[Listed entries — start]
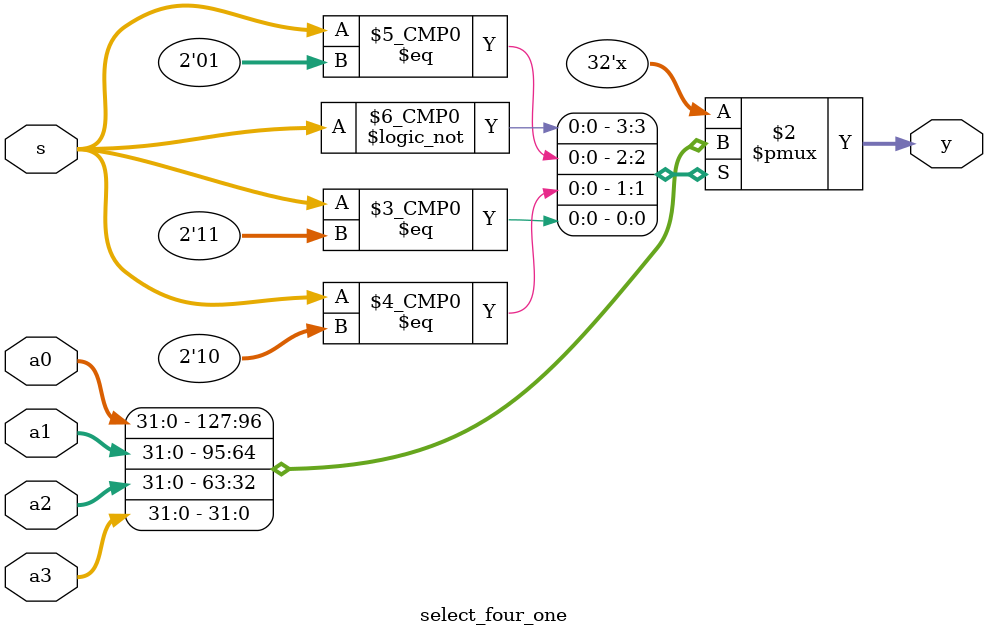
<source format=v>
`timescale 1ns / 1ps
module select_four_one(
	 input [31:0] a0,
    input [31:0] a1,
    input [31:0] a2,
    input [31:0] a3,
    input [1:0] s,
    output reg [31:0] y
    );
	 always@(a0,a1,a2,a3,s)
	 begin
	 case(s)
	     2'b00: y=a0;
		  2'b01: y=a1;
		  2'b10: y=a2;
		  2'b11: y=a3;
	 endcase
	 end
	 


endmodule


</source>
[Listed entries — finish]
Print the entries above exactly, leaving pictures out.

<source format=v>
`timescale 1ns / 1ps
module select_four_one(
	 input [31:0] a0,
    input [31:0] a1,
    input [31:0] a2,
    input [31:0] a3,
    input [1:0] s,
    output reg [31:0] y
    );
	 always@(a0,a1,a2,a3,s)
	 begin
	 case(s)
	     2'b00: y=a0;
		  2'b01: y=a1;
		  2'b10: y=a2;
		  2'b11: y=a3;
	 endcase
	 end
	 


endmodule


</source>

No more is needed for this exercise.